Friday, July 21, 2017

Reminding Myself That Life is About the Journey – in Everything

The busy-craziness is getting to me. I just have to keep telling myself I am doing what I want. Maybe it’s a good thing I have many projects as I get easily distracted. My writing and art have taken a back seat to other projects. Right now, gardening takes up a chunk of time and my writing is only in journaling and writing articles for the paper. No time for my book, little time to blog, and the lists grow on subjects I want to explore.

No, I can’t do it all at once. I have to be satisfied with what I get done at any given time. I do get a lot accomplished – and accomplished doesn’t necessarily mean finished. It doesn’t have to. Yes, I would like to get projects finished, but it really is about the journey, and I do love what I do.

Each day is an adventure in where my travels take me (even if it’s just in my mind). The short gardening stints in the yard have expanded from 20-30 minutes to over an hour. That’s due to it being hot during the day when I won’t spend time outside. So, I try to do more in the morning when it’s cooler. There’s always something different. I go outside with a particular plan, and once I get outside, something else needing to be done distracts me. That’s OK. It needs to be done.

Then there is my work with the newspaper – editor, putting together the community calendar, and writing the Bradford Neighbors and the gardening columns. Thankfully, it’s not a full-time job and I can put in a few hours each day, usually Thursdays through Sunday. There are exceptions to those “rules.” Sometimes I go on an assignment to interview someone or take pictures. Sometimes I will have something to do on one of my “work” days and that means figuring out how to still work within the paper’s deadline. Plus, other projects occasionally come up.

There’s my social life to contend with; which is very important. I live alone and mostly work from home, so it’s crucial to get away from the house and spend time with friends. Sometimes it’s the once-a-week breakfast. Sometimes a few of us will go off on an adventure or meet with other friends or there are interesting events to attend.

My writing, besides journaling and newspaper columns, consists of blogging and various books in process. Art consists of pastel paintings and photography. Both of those passions are on hold, although I’ll go in the studio once in a while and pick at a painting. The writing is calling to me again and I keep pushing it aside.

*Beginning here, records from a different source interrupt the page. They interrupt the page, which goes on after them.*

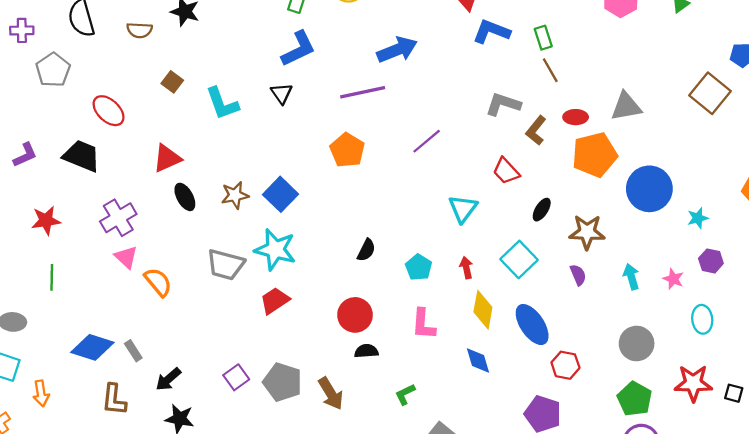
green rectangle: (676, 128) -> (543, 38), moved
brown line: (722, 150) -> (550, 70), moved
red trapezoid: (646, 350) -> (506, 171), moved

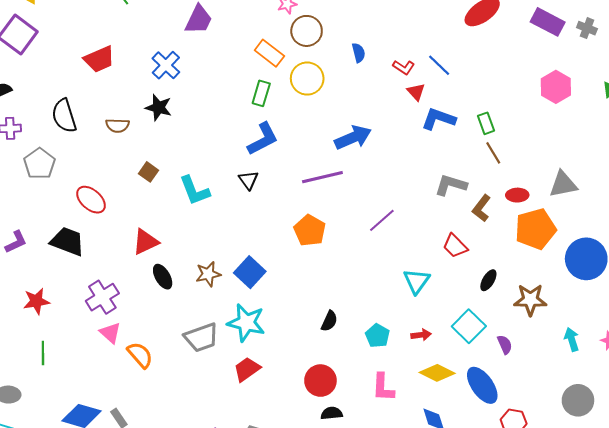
gray trapezoid: (226, 265) -> (201, 338), turned -33
red arrow: (466, 268) -> (421, 335), turned 96
purple semicircle: (578, 275) -> (505, 344), moved
yellow diamond: (483, 310) -> (437, 373), turned -72

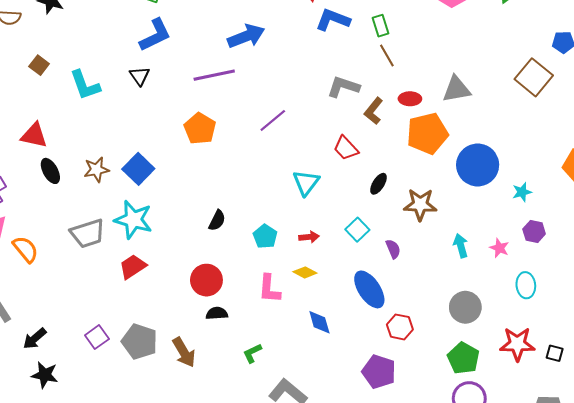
red triangle: (145, 242) -> (34, 135), turned 36
cyan square: (469, 326) -> (357, 230), size x0.7
yellow diamond: (437, 373) -> (305, 272), moved, size x0.7

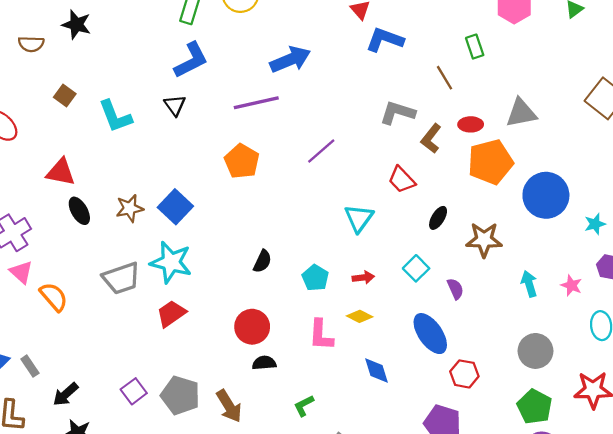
green rectangle: (380, 26) -> (475, 47), moved

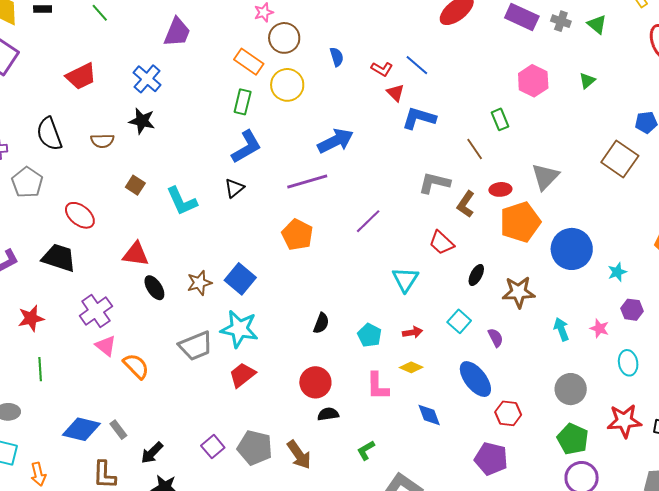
black triangle: (175, 105) -> (234, 188), turned 30
gray triangle: (521, 113) -> (545, 177), turned -32

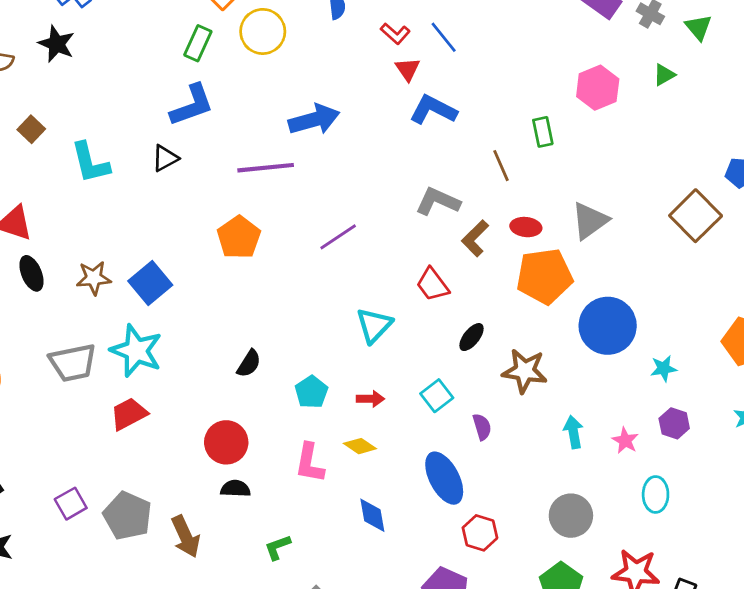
green triangle: (587, 81) -> (664, 75), moved

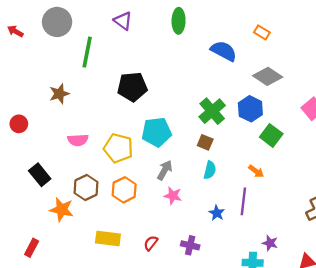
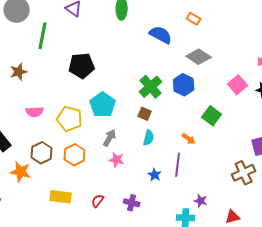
cyan pentagon: (157, 132) -> (103, 105), turned -30
green square: (271, 135) -> (212, 116), moved

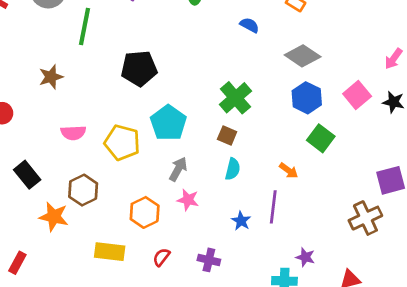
blue semicircle: (161, 35) -> (249, 25), size x0.6
blue hexagon: (184, 85) -> (307, 98), moved
orange hexagon: (75, 155) -> (145, 212), moved

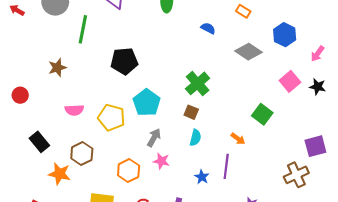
blue hexagon: (307, 98) -> (285, 35), moved

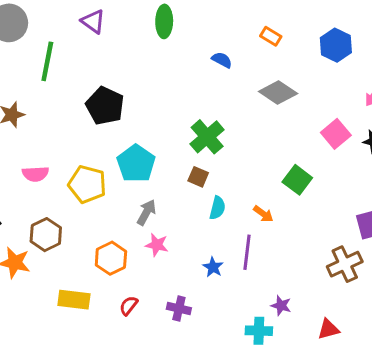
blue hexagon: (285, 35) -> (336, 45), moved
black pentagon: (124, 61) -> (105, 106), turned 30
cyan semicircle: (195, 138) -> (217, 208), moved

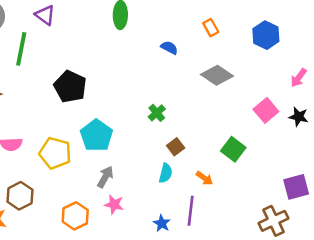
purple triangle: (93, 21) -> (45, 15), moved
orange rectangle: (271, 36) -> (211, 28), turned 30
green cross: (207, 137) -> (157, 113), size x0.6
brown square: (198, 177) -> (176, 147), moved, turned 30

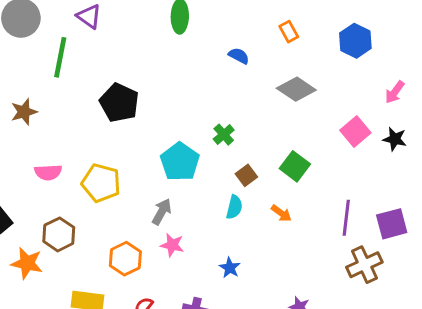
cyan pentagon: (97, 135) -> (180, 162), moved
green square: (233, 149) -> (295, 166), moved
purple line: (191, 211) -> (346, 218), moved

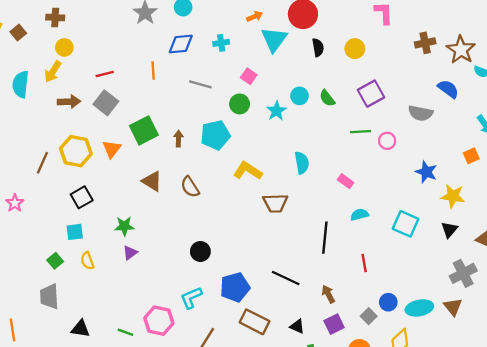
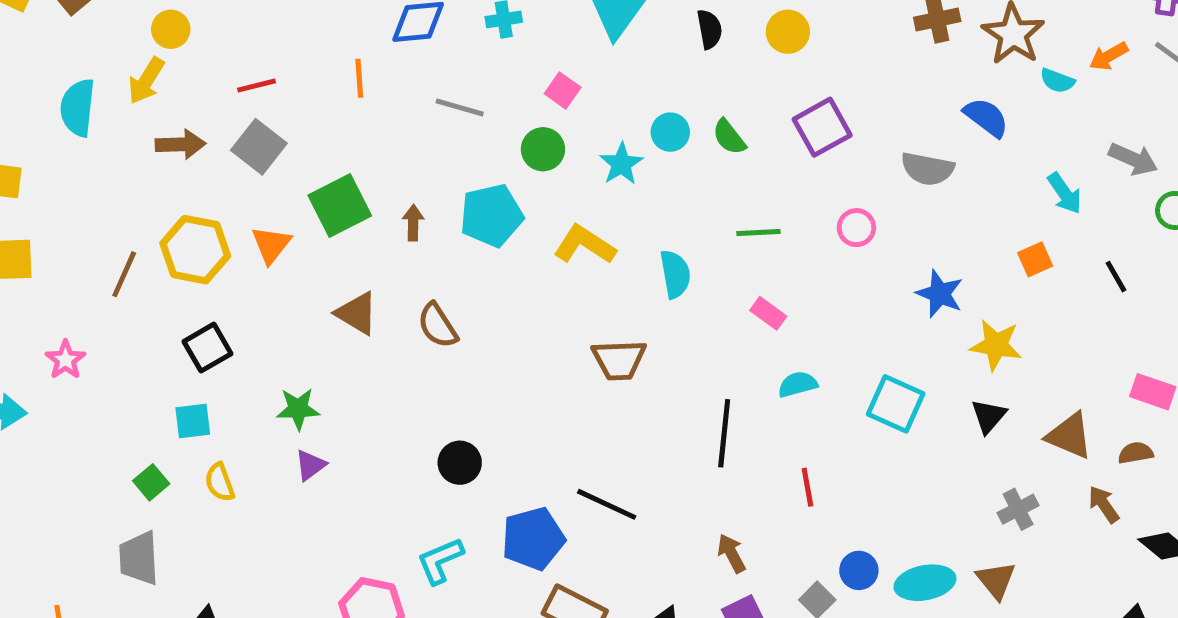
green line: (361, 132) -> (758, 232), moved
yellow L-shape: (248, 171) -> (585, 245), moved
gray cross: (463, 273) -> (1018, 509), size x0.7
black line: (286, 278) -> (607, 504), moved

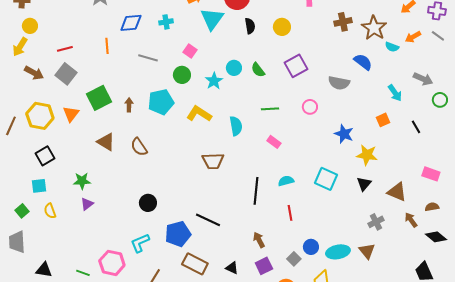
brown arrow: (181, 144) -> (34, 73), turned 30
cyan semicircle: (798, 384) -> (286, 181), moved
brown semicircle: (1136, 453) -> (432, 207), moved

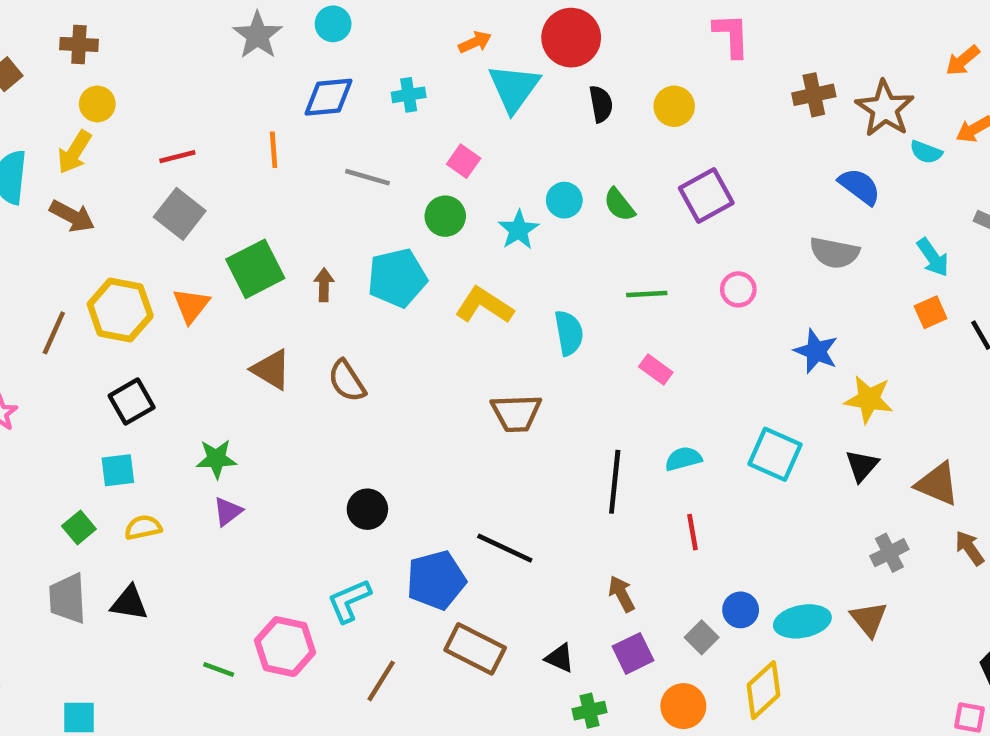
brown arrow: (34, 73) -> (72, 216), moved
gray semicircle: (339, 83) -> (834, 253), moved
orange square: (383, 120) -> (931, 312), moved
yellow semicircle: (50, 211) -> (143, 527), turned 98
black triangle: (44, 270) -> (129, 603), moved

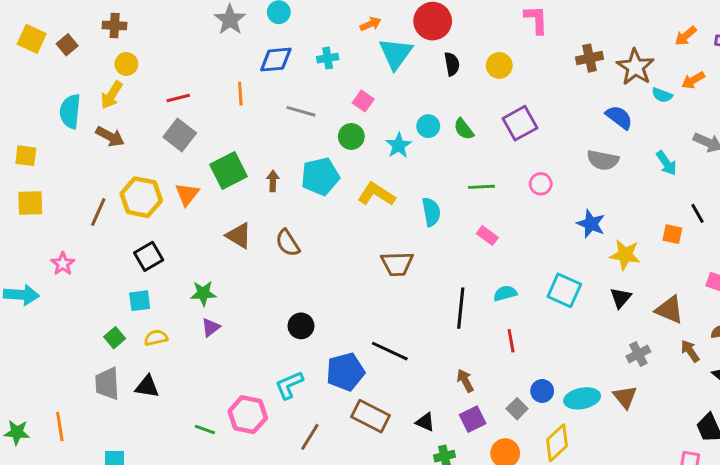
orange square: (931, 312) -> (672, 234), moved, turned 36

Then, of course, there are usual things around the home that needs attention. Those chores include buying groceries (which I dread) a couple times a month as well as preparing meals (even more dread). I get so busy during the day I don’t want to stop to eat, let alone having to take the time to put a meal together and then do the necessary clean up. (And I purposely put in “having to” instead of just saying “taking the time” because that “having to” makes it an immense must do. 

It’s important, plus I have to get rest. Even if I wanted to work more, my brain shuts down around 5 p.m. It’s like someone flips a switch and I’m turned off. I need the couch time, meditation time, and TV time. Sometimes I’ll fit in a little reading or a little writing. Sometimes the meditation or reading will stimulate ideas which I take time to write down (turning into one of my many “lists.”)

Unfortunately, with so many passions, something needs to lay by the wayside for a while. I’ll eventually circle back around for it. Spring is my time to garden, but now with the heat and bugs, I’ll back off. That will allow time for another passion. Life is so darn interesting!

This morning’s writing was intended for the gardening blog, but as I began, it kinda (I love using the word “kinda”) fell into the art of whole-hearted living. It’s about being satisfied with what I’ve accomplished. It’s celebrating each step and taking time to see the beauty around me. It’s about allowing changes to routines and adjusting schedules as needed. It’s changing how I think by changing what I think about. (Some things I still have to work on like the dread of meal preps, ha ha.) And, it’s about creating beauty for myself which creates beauty for others.


This is whole-heated living! And it’s my goal to enhance this concept.